Opinião

Envelhecer – ponto de fuga entre a realidade e a ficção na literatura

O segredo de uma boa velhice
não é outra coisa além de um
pacto honrado com a solidão.
Gabriel García Márquez

Existe a máxima de que há duas situações na vida das quais não podemos fugir: dos impostos e da morte. Se não morrermos cedo, eu acrescentaria uma terceira a que estamos todos igualmente condenados – envelhecer.

O envelhecimento é um processo natural, gradual e progressivo, mas absolutamente irreversível no ser humano. O que o diferencia é a forma como cada um o encara e aprende a lidar com ele. Daquilo que conhecemos, quer através da realidade no terreno quer dos registos literários ficcionados em prosa e poesia, o processo de envelhecimento, salvaguardada uma ou outra nuance diferenciadora, passa por idênticos estados, ocorra ele no país de origem ou no de acolhimento, como acontece na nossa diáspora, mesmo quando diversificada social e culturalmente.

Em ambos os espaços – Cá e Lá – vemos plasmados quotidianos de violência, abandono, indiferença, solidão e muitos silêncios a que estão votados os idosos.

A obra de Álamo de Oliveira, “Já não Gosto de Chocolates”, é bem o retrato do final da vida de Joe Sylvia, imigrante em Tulare, Estados Unidos da América, para onde partira “numa manhã de agosto, lúcida de azul” a perseguir, como tantos outros açorianos, o sonho americano.

Olhando para o título do livro, de imediato somos transportados para a literatura de matriz açoriana, em que o cheiro, as cores e os sabores das encomendas enviadas da América estão sempre presentes. Entre esses sabores estava o das gamas, dos candinhos e dos chocolates, a que avidamente todos acorriam em dia de abertura das abundâncias da outra margem. Por isso eram tão apreciados os chocolates, símbolo do mimo e da gulodice ausentes do quotidiano das crianças e dos adultos da ilha. Mas lendo mais atentamente o título, notamos a presença do advérbio “já” que marca a fronteira entre dois tempos, o antes e o depois, ou seja aquele em que a metáfora de uma América doce passa a ter o sabor amargo do desenraizamento do corpo e da alma, transformando Joe Sylvia em mais um dos desiludidos da aventura da emigração.

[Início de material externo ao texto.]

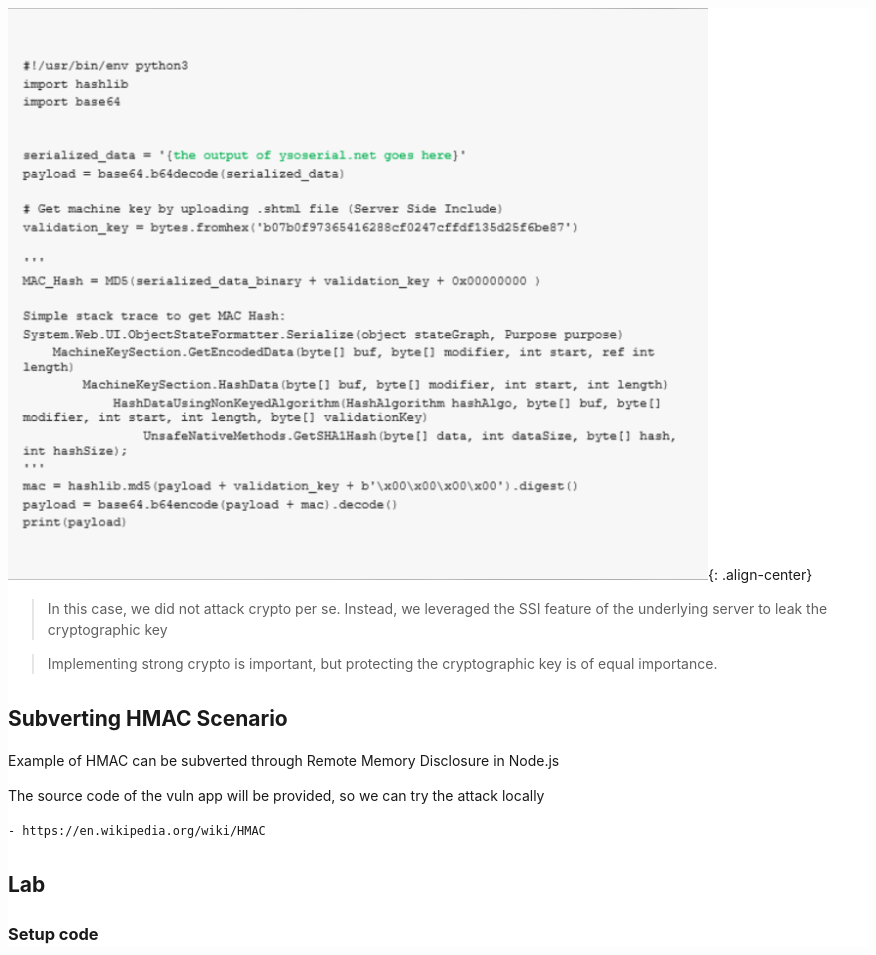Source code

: ![Alt text](/assets/images/posts/ewptx/70.png){: .align-center}

> In this case, we did not attack crypto per se. Instead, we leveraged the SSI feature of the underlying server to leak the cryptographic key

> Implementing strong crypto is important, but protecting the cryptographic key is of equal importance.



## Subverting HMAC Scenario
Example of HMAC can be subverted through Remote Memory Disclosure in Node.js

The source code of the vuln app will be provided, so we can try the attack locally
```
- https://en.wikipedia.org/wiki/HMAC
```



## Lab

### Setup code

Balizados que estamos entre duas datas – a do nascer e a do morrer – Joe Sylvia esperava pela segunda, fechado num quarto de 30 m2 de uma residência de luxo, para onde voluntariamente decidira ir, num gesto de coragem alicerçada na indiferença dos quatro filhos. Ali – “onde a lucidez acaba e o indefinido começa” – Joe Sylvia viajava por entre as memórias de uma vida que tanto o situavam num presente amargurado, como o transportavam para a ilha mítica “terra sem pecados e sem ocasião para cair em tentações”, onde idealizara um envelhecer e morrer diferentes, “com direito a lágrimas sentidas, salgadas de saudades novas que só desvaneceriam com o decorrer do tempo”.

Apesar de os filhos terem combinado entre si um calendário de rotação, em que cada um visitava o pai de três em três semanas, “apaziguando a consciência no ritual do dever cumprido” com uma caixa de chocolates silenciosamente deixada na cómoda, era com Rosemary, a empregada mexicana, que ele convivia diariamente. Ela era a testemunha daquele “corpo anquilosado por um punhado de artrites, com peles flácidas e encarquilhadas, cabelos brancos e ralos e dois andaimes de dentes postiços. Os anos tinham-lhe roído o viço da pele, o cerne dos ossos, até o transformarem nessa coisa quase monstruosa que ela não tinha remédio se não cuidar”. E cuidou até ao fim.

Porque foi Rosemary quem, ao sair da sala de cuidados intensivos do hospital, se abeirou dos filhos Tony, Lucy e Maggie, para lhes dizer: “Morreu! Mas não faz mal. Ele já não gostava de chocolates americanos…”.

Assim Rosa Maria se despediu da família de José Silva, lavrando-lhe para a posteridade a lápide de alguém que morrera por falta de comprazimento com os pequenos prazeres da vida.